--- Passage shown ---

Letter From Tom Sun to Dr. Alfred E. Stearns, December 25, 1937


25th December, 1937

My dear Dr. and Mrs. Stearns,

It is appropriate that I should write you on this day to convey to you the greetings of the season from My Father's entire family. This day is a significant one especially for those of us who had in years past shared the joys and happiness that only Christmas can imply. Those gatherings on Christmas Eve on Chapel Avenue have always lingered in my memory and now return most vividly. Such treasured recollection reminds us of the spirit of Yuletide, and, therefore, even years afterwards from across the sea this spirit is again alive in bidding you a Very Merry Christmas and a Very Happy New Year.

Father wrote me some time ago instructing me to make a purchase of a worthy gift for you for this occasion. The lateness of this letter and the dispatch of the gift under separate cover is due to the disturbed conditions in China with its consequential effects on the smooth functioning of postal services. I have chosen four pieces of silk embroidery which represent the finest of Chinese art, and your acceptance is solicitated as an expression of the esteem and appreciation held for you by my Father and his entire family. He wishes to be remembered to you most cordially and will write you separately from Tientsin bidding you good health and happiness.

--- Entries shown ---

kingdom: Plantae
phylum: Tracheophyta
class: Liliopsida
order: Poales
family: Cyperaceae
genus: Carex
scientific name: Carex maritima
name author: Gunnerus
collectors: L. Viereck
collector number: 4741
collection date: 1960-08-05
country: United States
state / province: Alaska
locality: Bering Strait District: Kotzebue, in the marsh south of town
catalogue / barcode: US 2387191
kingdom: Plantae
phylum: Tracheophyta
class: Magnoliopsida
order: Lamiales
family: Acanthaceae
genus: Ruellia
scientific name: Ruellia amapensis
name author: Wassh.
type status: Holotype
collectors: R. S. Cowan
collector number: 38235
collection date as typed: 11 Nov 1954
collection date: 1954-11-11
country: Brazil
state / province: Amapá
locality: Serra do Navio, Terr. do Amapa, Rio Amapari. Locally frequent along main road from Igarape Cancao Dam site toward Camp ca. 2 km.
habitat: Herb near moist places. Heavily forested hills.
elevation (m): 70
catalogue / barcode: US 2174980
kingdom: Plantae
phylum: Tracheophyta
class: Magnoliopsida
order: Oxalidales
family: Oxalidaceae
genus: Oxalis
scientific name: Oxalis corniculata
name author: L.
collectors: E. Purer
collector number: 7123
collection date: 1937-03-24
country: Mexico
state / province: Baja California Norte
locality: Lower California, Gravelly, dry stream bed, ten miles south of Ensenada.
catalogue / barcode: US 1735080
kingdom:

---

**Stated exercise 1**
Answer these questions about the Christmas letter to the Stearnses:
(a) On what street were the Christmas Eve gatherings held?
(b) What does the writer blame for the delay of the letter and the gift?
(c) How many pieces of silk embroidery were chosen?
**Stated exercise 2**
Carry on the Christmas letter to the Stearnses from the point where it stops.
The records come from a different source than the letter.

**Written reply 1**
(a) Chapel Avenue.
(b) The disturbed conditions in China and their effect on the smooth functioning of postal services.
(c) Four.

**Written reply 2**
My Father regrets for not being able to send you the gift himself and apologizes sincerely. As you can appreciate Tientsin has been beleaguered for some months and nothing worthy of the yule-tise season can be bought in that port. Therefore, he deputizes me the honor which I hope will not belittle his sincerity. 
Christmas in China finds us under difficult circumstances. It is, however, gratifying to feel that you are enjoying the season under conditions ideally suited for the festivities.

My Father can not let this year pass without some reflections of its doings and undoings. In general fortune has been kind to his family, but even this blessing in the midst of disturbance is far from the desirable condition under which well intentioned people hopes to live. His Health has been,on the whole, good and is enjoying unusual vigor for a man of his age. He had sold his house on Hongkong Road and is now living at his new address at 103 Wellington Road, Tientsin. By next spring, should circumstances permit, he even hopes to migrate to the south, his birth-place. Arthur is still in Shanghai. His family is again visited by fate in the form of the loss of another son. He has one now. Mary is still in Peiping. As for myself, I am, as you can see, still in Shanghai in my old position.

Those of us who owe you so much hopes that this coming year will bring you an additional measure of happiness and good health. My Father feels certain that your well-earned rest is a source of joy and contentment to you when you can devote your time to the welfare of those less fortunate. He wishes you long life and happiness and strength and that the future be one of abundance and plenty. Arthur, Mary, and myself join him in sending to you and Mrs. Stearns our heart-felt greetings of the Season.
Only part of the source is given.